Specifically, the visual range of the hologram screen 950 is considered to exist from θH at upper side to θL at lower side.
In the case where the viewer E1 watches the image displayed on the hologram screen 950 at an appropriate distance from the front of the hologram screen 950, therefore, the upper end portion 952 and the lower end portion 958 of the hologram screen 950 exist within the visual range. Thus, the viewer can watch the image on the whole hologram screen 950 (FIG. 18).

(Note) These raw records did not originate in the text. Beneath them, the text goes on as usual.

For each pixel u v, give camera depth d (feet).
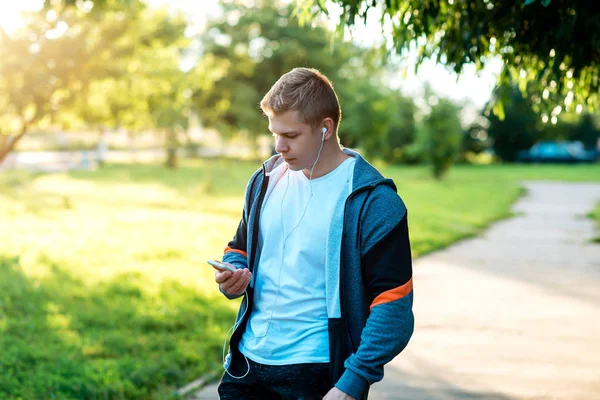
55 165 115.24
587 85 15.67
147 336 19.72
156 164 127.13
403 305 6.95
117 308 22.62
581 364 17.22
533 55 14.28
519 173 119.85
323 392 7.42
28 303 22.72
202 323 21.34
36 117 26.76
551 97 16.48
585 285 27.32
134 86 34.30
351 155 7.65
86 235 39.63
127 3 24.14
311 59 138.51
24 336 19.30
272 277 7.62
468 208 59.00
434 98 97.35
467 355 18.02
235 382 7.86
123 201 61.26
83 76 27.02
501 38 13.61
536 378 16.15
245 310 7.77
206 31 136.56
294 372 7.39
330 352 7.22
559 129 165.07
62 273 28.14
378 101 114.52
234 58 138.21
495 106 16.14
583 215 56.03
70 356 17.42
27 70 24.64
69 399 14.73
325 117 7.23
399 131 138.72
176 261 32.58
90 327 20.62
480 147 161.58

In the case where the viewer E2 watches the hologram screen 950 obliquely from a lower position, however, the angle which the straight line connecting the viewer E2 and the upper end portion 951 of the hologram screen 950 forms with the normal to the hologram screen 950 is larger than the visual angle θH, and therefore the viewer E2 cannot watch the image at the upper end portion 952 which fails to function as a part of the screen. Specifically, the upper limit of the range in which the viewer E2 can recognize the image on the hologram screen 950 is the portion lower than the crossing point P between the straight light connecting the viewer E2 and the upper end portion 926 of the pseudo light diffuser 920 and the hologram screen 950. Thus, the portion higher than the crossing point P (upper end portion 952) cannot be recognized by the viewer E2 as an image, as shown in FIG. 17.

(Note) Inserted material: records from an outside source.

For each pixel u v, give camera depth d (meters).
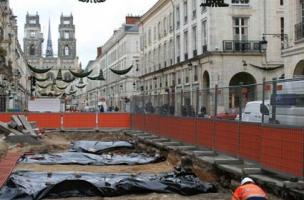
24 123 25.72
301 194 10.02
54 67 143.88
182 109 20.41
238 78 42.56
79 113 33.31
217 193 11.85
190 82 47.81
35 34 159.75
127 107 44.78
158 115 24.33
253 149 12.92
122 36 87.38
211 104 16.78
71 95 119.69
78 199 10.84
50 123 33.00
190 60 46.72
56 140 27.62
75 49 162.38
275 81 11.84
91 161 16.77
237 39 41.44
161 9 60.56
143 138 24.25
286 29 30.89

A similar phenomenon occurs also in the case where the viewer E3 approaches excessively close to the hologram screen 950, as shown in FIG. 18. In such a case, the angle which the straight line connecting the viewer E3 and the upper end 951 of the hologram screen 950 forms with the normal to the hologram screen 950 is larger than the visual angle θH.
The above-mentioned phenomenon rarely occurs at the lower end portion 952 of the hologram screen 950. This is by reason of the fact that the mirror 93 arranged at the lower end of the light diffuser 92 at the time of exposure of the hologram is sufficiently long and, therefore, as shown in FIG. 18, the pseudo diffuser 920 is sufficiently long downward.

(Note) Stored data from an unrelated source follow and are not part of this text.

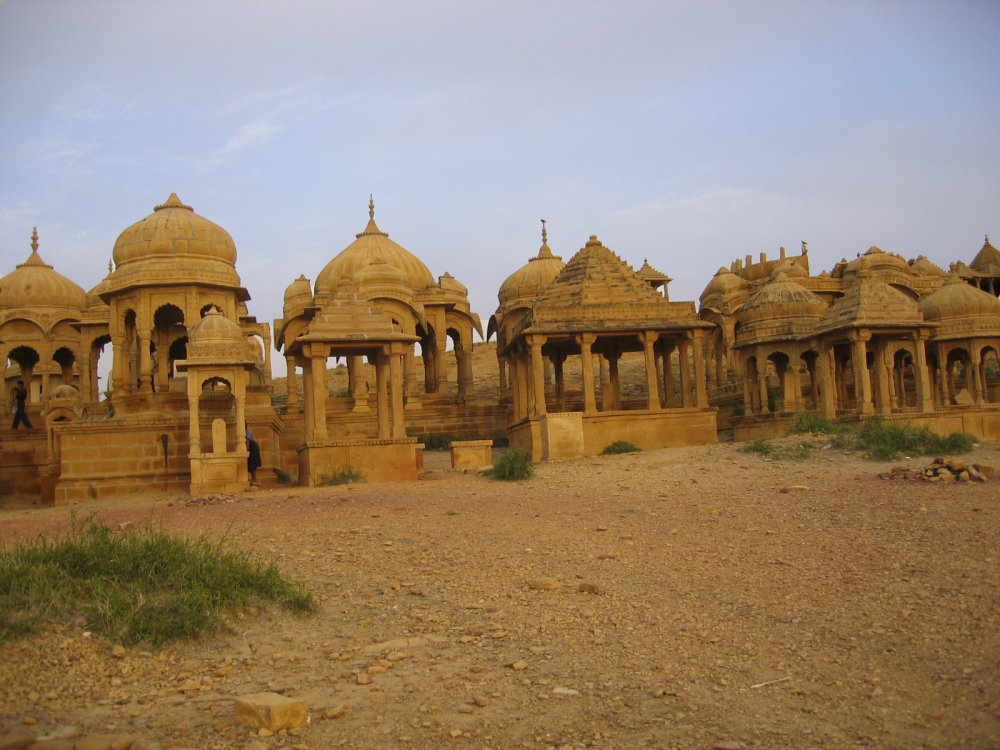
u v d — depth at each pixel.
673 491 19.16
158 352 33.84
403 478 25.62
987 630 8.98
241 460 25.03
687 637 9.54
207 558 11.41
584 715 7.76
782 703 7.81
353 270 44.12
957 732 7.00
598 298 31.47
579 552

The mirror 93 arranged at the upper end of the light diffuser 92, however, which is arranged so as not to block the incidence path of the reference beam 941, is comparatively short. Therefore, the pseudo light diffuser 920 is not sufficiently long upward.
As a result, in spite of the fact that the visual angle (≈θL≈θl) at the lower end portion 952 of the hologram screen 950 is sufficiently large, the visual angle (≈θH≈θh) at the upper end portion 951 is comparatively small. Therefore, the problem is posed that the visual range at the upper end portion 951 of the hologram screen 950 is narrow.
Assume, on the other hand, that the hologram screen 950 is fabricated in such a manner that the reference beam 941 is radiated obliquely from a lower position and the image light 43 is also radiated obliquely from a lower position in operation. Then, unlike in the aforementioned case, the problem is posed that the visual range at the lower end portion 952 is narrow.
Specifically, the visual range is narrow at the end portion of the hologram screen 950 nearer to the light source of the reference beam 941, i.e. the objective lens 841. The problem, therefore, is how to enlarge the visual range at the end portion of the hologram screen 950 nearer to the light source of the reference beam 941.